What to work on — The material below holds a span beginning at the line with "become and evolve?" and ending at the line with "and in-progress, and". Quote that span exactly, both ends included, and only that span.

Input data —
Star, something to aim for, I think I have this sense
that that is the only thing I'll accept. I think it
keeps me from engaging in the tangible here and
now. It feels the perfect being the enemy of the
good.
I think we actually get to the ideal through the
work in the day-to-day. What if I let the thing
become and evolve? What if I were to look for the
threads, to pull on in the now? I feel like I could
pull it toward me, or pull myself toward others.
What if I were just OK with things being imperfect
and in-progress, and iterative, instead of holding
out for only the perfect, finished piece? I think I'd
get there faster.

...

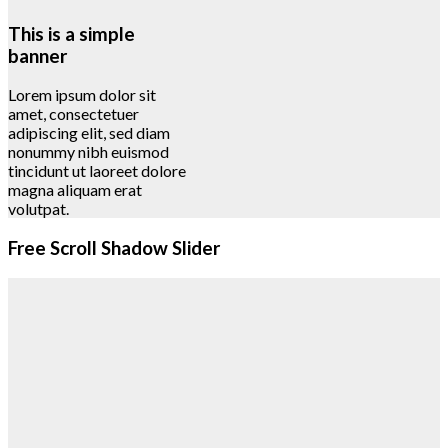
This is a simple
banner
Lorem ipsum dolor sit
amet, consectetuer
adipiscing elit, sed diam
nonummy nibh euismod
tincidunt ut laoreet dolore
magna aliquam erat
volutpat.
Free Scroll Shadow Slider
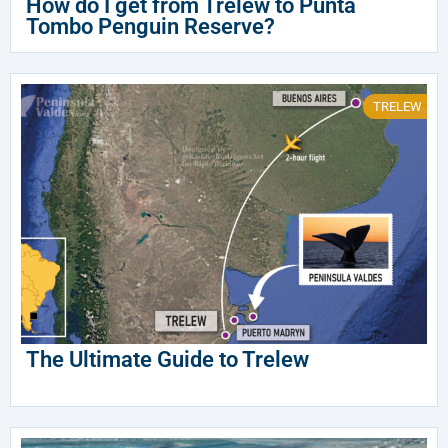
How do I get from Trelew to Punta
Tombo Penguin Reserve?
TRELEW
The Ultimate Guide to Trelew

Completed task —
become and evolve? What if I were to look for the
threads, to pull on in the now? I feel like I could
pull it toward me, or pull myself toward others.
What if I were just OK with things being imperfect
and in-progress, and iterative, instead of holding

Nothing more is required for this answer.